[Collected data]
***
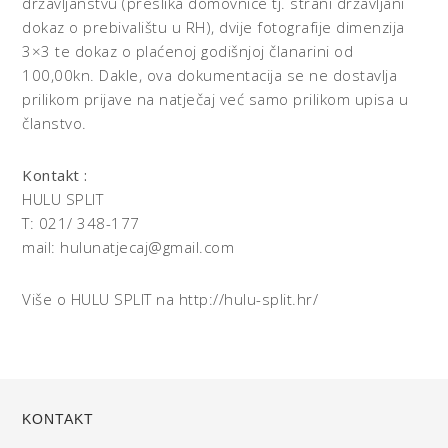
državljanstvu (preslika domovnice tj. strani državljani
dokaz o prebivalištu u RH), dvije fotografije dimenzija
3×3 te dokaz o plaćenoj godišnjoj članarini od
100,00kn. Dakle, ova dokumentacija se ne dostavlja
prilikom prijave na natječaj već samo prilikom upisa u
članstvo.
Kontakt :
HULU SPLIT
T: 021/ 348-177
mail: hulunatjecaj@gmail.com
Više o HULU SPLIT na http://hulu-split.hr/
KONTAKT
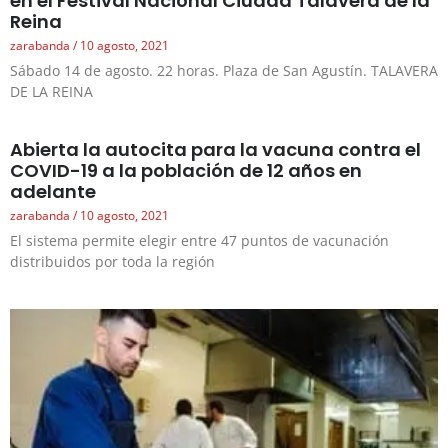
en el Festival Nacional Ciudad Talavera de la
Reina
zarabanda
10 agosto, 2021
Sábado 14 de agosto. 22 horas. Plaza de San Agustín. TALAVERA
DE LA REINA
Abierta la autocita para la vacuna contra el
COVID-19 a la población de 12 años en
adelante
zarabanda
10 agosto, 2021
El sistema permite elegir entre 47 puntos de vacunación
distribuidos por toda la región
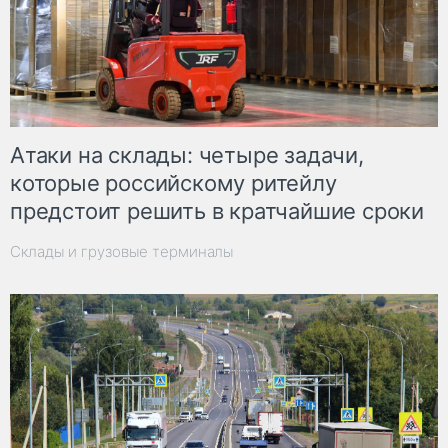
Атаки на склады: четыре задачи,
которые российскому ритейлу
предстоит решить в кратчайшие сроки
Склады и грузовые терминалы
***
## [EXERCISE DETAILS]
Show every line above in which the word "SPLIT" appears.

## [TASK OUTPUT]
HULU SPLIT
Više o HULU SPLIT na http://hulu-split.hr/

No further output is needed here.